# gateshead/newcastle



## Sacredgirl (Nov 8, 2011)

does anyone know of any events that are happening soon in the gateshead/newcastle area? much appreciated!! x


----------



## Northerner (Nov 9, 2011)

We've not had one in that area yet Sacredgirl, but we did have one in York earlier in the year. If a few people would like a Newcastle Meet, let me know and we'll try and get one arranged


----------



## rhall92380 (Nov 9, 2011)

Northerner said:


> We've not had one in that area yet Sacredgirl, but we did have one in York earlier in the year. If a few people would like a Newcastle Meet, let me know and we'll try and get one arranged



I'd be intersted!

Richard


----------



## Pigeon (Nov 9, 2011)

Northerner said:


> We've not had one in that area yet Sacredgirl, but we did have one in York earlier in the year.
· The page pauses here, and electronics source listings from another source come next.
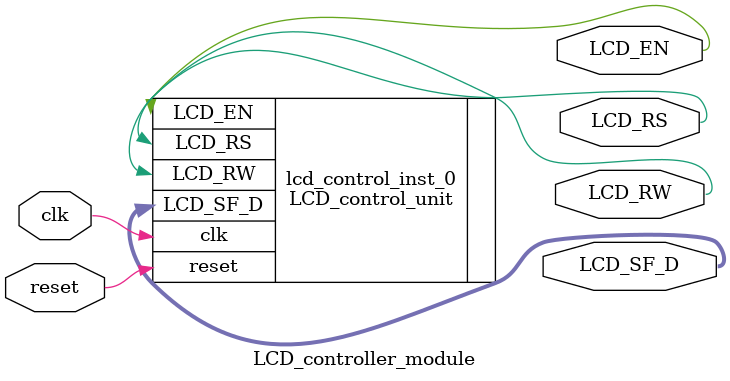
<source format=v>
module LCD_controller_module(
	clk,
	reset,
	LCD_RS,
	LCD_RW,
	LCD_EN,
	LCD_SF_D
);

input clk, reset;
output [3:0] LCD_SF_D;
output LCD_RS, LCD_RW, LCD_EN;

// Module instansiation for LCD control unit
LCD_control_unit lcd_control_inst_0(
	.clk(clk) ,
	.reset(reset) ,
	.LCD_RS(LCD_RS) ,
	.LCD_RW(LCD_RW) ,
	.LCD_EN(LCD_EN) ,
	.LCD_SF_D(LCD_SF_D)
);
endmodule // LCD_controller_module
</source>
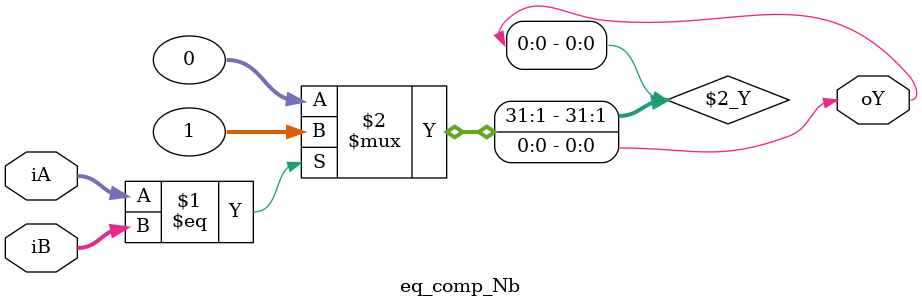
<source format=v>
`timescale 1ns / 1ps


module eq_comp_Nb #(parameter N = 8)
    (
    input wire[N-1:0] iA, iB,
    output wire oY
    );
    assign oY = (iA == iB) ? 1:0;
endmodule

</source>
If a few people would like a Newcastle Meet, let me know and we'll try and get one arranged



Yes we did! May 2009, I think. There were about 6 of us made it, Richard, EmmaSamDuke, Casper, NicNic and I were the local ones and Hazel came down from Glasgow for it. Steff is also in the area and so may be interested. Sadly I've now moved to the Midlands so I'm not around any more. 

Why not try to organise one yourself - just takes someone to get the ball rolling!


----------



## HOBIE (Nov 9, 2011)

I would Go !   I arranged one in cumbria & was good to talk with others.     Get it done!      will send you a private message etc


----------



## Sheilagh1958 (Nov 9, 2011)

I would come as well


----------



## Northerner (Nov 9, 2011)

Pigeon said:


> Yes we did! May 2009, I think. There were about 6 of us made it, Richard, EmmaSamDuke, Casper, NicNic and I were the local ones and Hazel came down from Glasgow for it. Steff is also in the area and so may be interested. Sadly I've now moved to the Midlands so I'm not around any more.
> 
> Why not try to organise one yourself - just takes someone to get the ball rolling!



Ooh yes, sorry Pigeon, I remember now!


----------



## HOBIE (Nov 9, 2011)

Well thats 4 !  Whos doing the sorting out !  The "Green on 194 is pretty central for people from Boughra & ghead. Or somewhere else for a proper D.


----------



## Steff (Nov 9, 2011)

Sorry i wont be attending


----------



## HOBIE (Nov 10, 2011)

Has anybody got any good ideas of place ?


----------



## Sacredgirl (Nov 10, 2011)

Someone will have to remind me when/where because im so bad with dates/days/any form of information at all!


----------